[Work required]: Every entry should be given again exactly, with nothing dropped.

Dataset excerpts
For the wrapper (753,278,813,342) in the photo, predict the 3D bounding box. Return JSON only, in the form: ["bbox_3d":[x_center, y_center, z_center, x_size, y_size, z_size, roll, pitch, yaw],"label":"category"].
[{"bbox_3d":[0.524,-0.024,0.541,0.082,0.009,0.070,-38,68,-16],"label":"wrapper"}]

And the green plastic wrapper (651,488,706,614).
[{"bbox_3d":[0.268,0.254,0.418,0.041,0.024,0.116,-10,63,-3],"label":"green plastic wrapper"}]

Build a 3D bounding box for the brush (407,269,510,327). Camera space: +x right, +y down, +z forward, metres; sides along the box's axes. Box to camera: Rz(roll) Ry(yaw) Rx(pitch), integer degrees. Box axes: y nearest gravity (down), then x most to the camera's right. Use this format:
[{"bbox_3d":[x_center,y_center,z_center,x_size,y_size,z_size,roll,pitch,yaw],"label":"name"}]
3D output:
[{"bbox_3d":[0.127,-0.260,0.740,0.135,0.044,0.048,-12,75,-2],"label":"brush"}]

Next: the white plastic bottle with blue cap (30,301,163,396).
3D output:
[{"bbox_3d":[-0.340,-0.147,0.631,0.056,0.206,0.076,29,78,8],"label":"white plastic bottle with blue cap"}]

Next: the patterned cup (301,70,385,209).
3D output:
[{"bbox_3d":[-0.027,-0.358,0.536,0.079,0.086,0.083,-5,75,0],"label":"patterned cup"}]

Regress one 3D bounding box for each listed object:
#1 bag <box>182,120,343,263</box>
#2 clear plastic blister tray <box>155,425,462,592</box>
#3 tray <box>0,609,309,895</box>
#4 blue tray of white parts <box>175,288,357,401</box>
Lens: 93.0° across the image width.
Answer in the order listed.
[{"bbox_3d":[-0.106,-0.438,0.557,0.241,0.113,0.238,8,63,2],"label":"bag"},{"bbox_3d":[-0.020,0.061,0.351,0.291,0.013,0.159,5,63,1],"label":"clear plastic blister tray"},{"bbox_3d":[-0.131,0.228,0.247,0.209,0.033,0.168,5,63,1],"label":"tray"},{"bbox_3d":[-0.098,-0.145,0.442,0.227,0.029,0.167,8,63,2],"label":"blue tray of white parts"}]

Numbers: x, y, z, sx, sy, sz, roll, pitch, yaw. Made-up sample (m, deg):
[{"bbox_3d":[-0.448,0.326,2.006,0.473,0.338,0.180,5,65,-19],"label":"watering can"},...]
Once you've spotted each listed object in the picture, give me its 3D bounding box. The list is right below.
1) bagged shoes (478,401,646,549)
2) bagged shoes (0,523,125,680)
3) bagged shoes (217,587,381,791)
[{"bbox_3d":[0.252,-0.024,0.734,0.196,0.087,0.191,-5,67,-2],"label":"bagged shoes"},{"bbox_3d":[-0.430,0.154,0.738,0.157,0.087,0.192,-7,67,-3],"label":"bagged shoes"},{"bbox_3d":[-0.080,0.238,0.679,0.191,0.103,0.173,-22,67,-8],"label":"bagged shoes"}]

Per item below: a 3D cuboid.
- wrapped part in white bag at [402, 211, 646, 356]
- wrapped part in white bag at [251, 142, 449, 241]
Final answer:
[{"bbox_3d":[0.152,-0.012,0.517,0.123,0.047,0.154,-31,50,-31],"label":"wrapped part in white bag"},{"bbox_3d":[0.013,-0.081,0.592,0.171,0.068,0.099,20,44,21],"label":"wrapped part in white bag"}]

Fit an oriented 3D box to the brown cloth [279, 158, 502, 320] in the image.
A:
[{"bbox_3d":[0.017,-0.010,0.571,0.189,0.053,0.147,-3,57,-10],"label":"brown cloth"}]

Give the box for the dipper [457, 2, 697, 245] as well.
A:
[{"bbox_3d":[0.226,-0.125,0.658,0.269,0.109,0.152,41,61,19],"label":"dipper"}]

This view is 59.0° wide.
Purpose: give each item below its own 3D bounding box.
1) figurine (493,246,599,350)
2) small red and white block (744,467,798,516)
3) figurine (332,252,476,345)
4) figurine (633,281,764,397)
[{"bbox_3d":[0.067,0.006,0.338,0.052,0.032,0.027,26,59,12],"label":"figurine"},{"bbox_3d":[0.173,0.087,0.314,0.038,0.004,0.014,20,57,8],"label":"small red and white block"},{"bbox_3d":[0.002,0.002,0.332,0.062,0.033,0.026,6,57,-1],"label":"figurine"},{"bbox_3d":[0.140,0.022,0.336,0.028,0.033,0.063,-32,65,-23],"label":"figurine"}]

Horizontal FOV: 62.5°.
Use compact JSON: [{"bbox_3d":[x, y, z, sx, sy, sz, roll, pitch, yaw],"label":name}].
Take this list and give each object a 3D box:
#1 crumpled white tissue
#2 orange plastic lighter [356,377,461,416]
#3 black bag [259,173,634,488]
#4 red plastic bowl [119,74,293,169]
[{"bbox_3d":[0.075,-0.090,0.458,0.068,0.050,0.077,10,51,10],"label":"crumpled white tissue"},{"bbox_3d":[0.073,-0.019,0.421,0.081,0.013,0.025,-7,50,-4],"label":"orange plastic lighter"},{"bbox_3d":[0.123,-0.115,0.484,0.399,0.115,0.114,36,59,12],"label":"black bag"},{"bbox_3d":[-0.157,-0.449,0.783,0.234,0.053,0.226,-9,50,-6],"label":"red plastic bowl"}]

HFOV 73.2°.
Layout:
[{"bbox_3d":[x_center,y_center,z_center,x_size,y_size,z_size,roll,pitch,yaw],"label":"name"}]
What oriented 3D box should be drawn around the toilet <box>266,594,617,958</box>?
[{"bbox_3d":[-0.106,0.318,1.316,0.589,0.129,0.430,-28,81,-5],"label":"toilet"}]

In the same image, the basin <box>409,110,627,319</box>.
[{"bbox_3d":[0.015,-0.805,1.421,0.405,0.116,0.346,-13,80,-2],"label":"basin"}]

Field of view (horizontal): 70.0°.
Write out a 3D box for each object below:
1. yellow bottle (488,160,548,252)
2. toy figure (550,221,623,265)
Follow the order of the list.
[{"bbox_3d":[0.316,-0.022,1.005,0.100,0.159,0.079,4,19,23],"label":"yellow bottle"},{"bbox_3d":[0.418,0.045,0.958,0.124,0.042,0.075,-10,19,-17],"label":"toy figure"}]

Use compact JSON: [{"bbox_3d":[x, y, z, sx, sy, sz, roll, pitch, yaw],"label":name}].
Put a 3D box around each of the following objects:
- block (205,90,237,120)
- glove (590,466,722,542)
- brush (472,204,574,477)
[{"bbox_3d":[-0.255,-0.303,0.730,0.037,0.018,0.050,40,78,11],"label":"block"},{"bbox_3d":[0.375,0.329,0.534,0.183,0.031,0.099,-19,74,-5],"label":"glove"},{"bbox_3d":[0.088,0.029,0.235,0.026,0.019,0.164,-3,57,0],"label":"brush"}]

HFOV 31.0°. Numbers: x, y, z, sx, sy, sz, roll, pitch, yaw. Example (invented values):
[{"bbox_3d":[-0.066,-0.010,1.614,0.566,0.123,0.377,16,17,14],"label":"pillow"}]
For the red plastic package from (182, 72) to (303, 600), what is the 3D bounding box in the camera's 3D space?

[Finished task]:
For the wrapper (753,278,813,342) in the photo, predict the 3D bounding box. Return JSON only, in the form: ["bbox_3d":[x_center, y_center, z_center, x_size, y_size, z_size, roll, pitch, yaw],"label":"category"].
[{"bbox_3d":[0.524,-0.024,0.541,0.082,0.009,0.070,-38,68,-16],"label":"wrapper"}]

And the green plastic wrapper (651,488,706,614).
[{"bbox_3d":[0.268,0.254,0.418,0.041,0.024,0.116,-10,63,-3],"label":"green plastic wrapper"}]

Build a 3D bounding box for the brush (407,269,510,327). Camera space: +x right, +y down, +z forward, metres; sides along the box's axes. Box to camera: Rz(roll) Ry(yaw) Rx(pitch), integer degrees. Box axes: y nearest gravity (down), then x most to the camera's right. Use this format:
[{"bbox_3d":[x_center,y_center,z_center,x_size,y_size,z_size,roll,pitch,yaw],"label":"name"}]
3D output:
[{"bbox_3d":[0.127,-0.260,0.740,0.135,0.044,0.048,-12,75,-2],"label":"brush"}]

Next: the white plastic bottle with blue cap (30,301,163,396).
3D output:
[{"bbox_3d":[-0.340,-0.147,0.631,0.056,0.206,0.076,29,78,8],"label":"white plastic bottle with blue cap"}]

Next: the patterned cup (301,70,385,209).
3D output:
[{"bbox_3d":[-0.027,-0.358,0.536,0.079,0.086,0.083,-5,75,0],"label":"patterned cup"}]

Regress one 3D bounding box for each listed object:
#1 bag <box>182,120,343,263</box>
#2 clear plastic blister tray <box>155,425,462,592</box>
#3 tray <box>0,609,309,895</box>
#4 blue tray of white parts <box>175,288,357,401</box>
Lens: 93.0° across the image width.
Answer in the order listed.
[{"bbox_3d":[-0.106,-0.438,0.557,0.241,0.113,0.238,8,63,2],"label":"bag"},{"bbox_3d":[-0.020,0.061,0.351,0.291,0.013,0.159,5,63,1],"label":"clear plastic blister tray"},{"bbox_3d":[-0.131,0.228,0.247,0.209,0.033,0.168,5,63,1],"label":"tray"},{"bbox_3d":[-0.098,-0.145,0.442,0.227,0.029,0.167,8,63,2],"label":"blue tray of white parts"}]

Numbers: x, y, z, sx, sy, sz, roll, pitch, yaw. Made-up sample (m, deg):
[{"bbox_3d":[-0.448,0.326,2.006,0.473,0.338,0.180,5,65,-19],"label":"watering can"},...]
Once you've spotted each listed object in the picture, give me its 3D bounding box. The list is right below.
1) bagged shoes (478,401,646,549)
2) bagged shoes (0,523,125,680)
3) bagged shoes (217,587,381,791)
[{"bbox_3d":[0.252,-0.024,0.734,0.196,0.087,0.191,-5,67,-2],"label":"bagged shoes"},{"bbox_3d":[-0.430,0.154,0.738,0.157,0.087,0.192,-7,67,-3],"label":"bagged shoes"},{"bbox_3d":[-0.080,0.238,0.679,0.191,0.103,0.173,-22,67,-8],"label":"bagged shoes"}]

Per item below: a 3D cuboid.
- wrapped part in white bag at [402, 211, 646, 356]
- wrapped part in white bag at [251, 142, 449, 241]
Final answer:
[{"bbox_3d":[0.152,-0.012,0.517,0.123,0.047,0.154,-31,50,-31],"label":"wrapped part in white bag"},{"bbox_3d":[0.013,-0.081,0.592,0.171,0.068,0.099,20,44,21],"label":"wrapped part in white bag"}]

Fit an oriented 3D box to the brown cloth [279, 158, 502, 320] in the image.
A:
[{"bbox_3d":[0.017,-0.010,0.571,0.189,0.053,0.147,-3,57,-10],"label":"brown cloth"}]

Give the box for the dipper [457, 2, 697, 245] as well.
A:
[{"bbox_3d":[0.226,-0.125,0.658,0.269,0.109,0.152,41,61,19],"label":"dipper"}]

This view is 59.0° wide.
Purpose: give each item below its own 3D bounding box.
1) figurine (493,246,599,350)
2) small red and white block (744,467,798,516)
3) figurine (332,252,476,345)
4) figurine (633,281,764,397)
[{"bbox_3d":[0.067,0.006,0.338,0.052,0.032,0.027,26,59,12],"label":"figurine"},{"bbox_3d":[0.173,0.087,0.314,0.038,0.004,0.014,20,57,8],"label":"small red and white block"},{"bbox_3d":[0.002,0.002,0.332,0.062,0.033,0.026,6,57,-1],"label":"figurine"},{"bbox_3d":[0.140,0.022,0.336,0.028,0.033,0.063,-32,65,-23],"label":"figurine"}]

Horizontal FOV: 62.5°.
Use compact JSON: [{"bbox_3d":[x, y, z, sx, sy, sz, roll, pitch, yaw],"label":name}].
Take this list and give each object a 3D box:
#1 crumpled white tissue
#2 orange plastic lighter [356,377,461,416]
#3 black bag [259,173,634,488]
#4 red plastic bowl [119,74,293,169]
[{"bbox_3d":[0.075,-0.090,0.458,0.068,0.050,0.077,10,51,10],"label":"crumpled white tissue"},{"bbox_3d":[0.073,-0.019,0.421,0.081,0.013,0.025,-7,50,-4],"label":"orange plastic lighter"},{"bbox_3d":[0.123,-0.115,0.484,0.399,0.115,0.114,36,59,12],"label":"black bag"},{"bbox_3d":[-0.157,-0.449,0.783,0.234,0.053,0.226,-9,50,-6],"label":"red plastic bowl"}]

HFOV 73.2°.
Layout:
[{"bbox_3d":[x_center,y_center,z_center,x_size,y_size,z_size,roll,pitch,yaw],"label":"name"}]
What oriented 3D box should be drawn around the toilet <box>266,594,617,958</box>?
[{"bbox_3d":[-0.106,0.318,1.316,0.589,0.129,0.430,-28,81,-5],"label":"toilet"}]

In the same image, the basin <box>409,110,627,319</box>.
[{"bbox_3d":[0.015,-0.805,1.421,0.405,0.116,0.346,-13,80,-2],"label":"basin"}]

Field of view (horizontal): 70.0°.
Write out a 3D box for each object below:
1. yellow bottle (488,160,548,252)
2. toy figure (550,221,623,265)
Follow the order of the list.
[{"bbox_3d":[0.316,-0.022,1.005,0.100,0.159,0.079,4,19,23],"label":"yellow bottle"},{"bbox_3d":[0.418,0.045,0.958,0.124,0.042,0.075,-10,19,-17],"label":"toy figure"}]

Use compact JSON: [{"bbox_3d":[x, y, z, sx, sy, sz, roll, pitch, yaw],"label":name}].
Put a 3D box around each of the following objects:
- block (205,90,237,120)
- glove (590,466,722,542)
- brush (472,204,574,477)
[{"bbox_3d":[-0.255,-0.303,0.730,0.037,0.018,0.050,40,78,11],"label":"block"},{"bbox_3d":[0.375,0.329,0.534,0.183,0.031,0.099,-19,74,-5],"label":"glove"},{"bbox_3d":[0.088,0.029,0.235,0.026,0.019,0.164,-3,57,0],"label":"brush"}]

HFOV 31.0°. Numbers: x, y, z, sx, sy, sz, roll, pitch, yaw. Example (invented values):
[{"bbox_3d":[-0.066,-0.010,1.614,0.566,0.123,0.377,16,17,14],"label":"pillow"}]
For the red plastic package from (182, 72) to (303, 600), what is the 3D bounding box in the camera's 3D space?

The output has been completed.